→ **Your objective**: Could you return every line of the material that contains the word "assign"?

··· Data to use

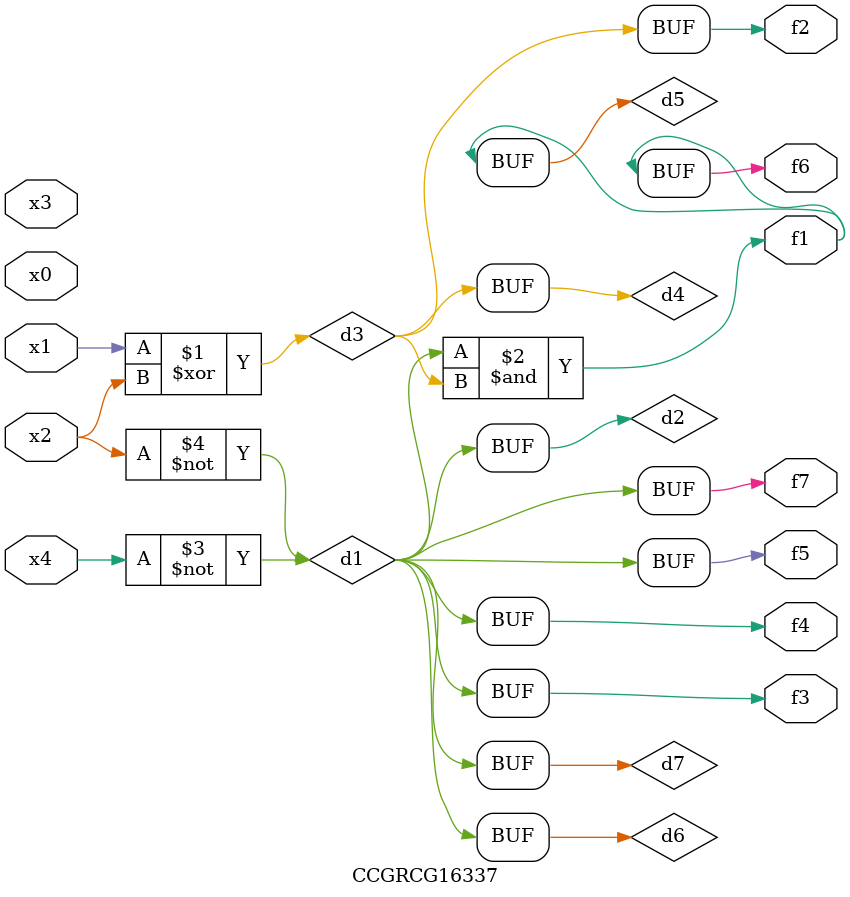
<source format=v>
module CCGRCG16337(
	input x0, x1, x2, x3, x4,
	output f1, f2, f3, f4, f5, f6, f7
);

	wire d1, d2, d3, d4, d5, d6, d7;

	not (d1, x4);
	not (d2, x2);
	xor (d3, x1, x2);
	buf (d4, d3);
	and (d5, d1, d3);
	buf (d6, d1, d2);
	buf (d7, d2);
	assign f1 = d5;
	assign f2 = d4;
	assign f3 = d7;
	assign f4 = d7;
	assign f5 = d7;
	assign f6 = d5;
	assign f7 = d7;
endmodule

</source>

······

→ **Problem solution**:
	assign f1 = d5;
	assign f2 = d4;
	assign f3 = d7;
	assign f4 = d7;
	assign f5 = d7;
	assign f6 = d5;
	assign f7 = d7;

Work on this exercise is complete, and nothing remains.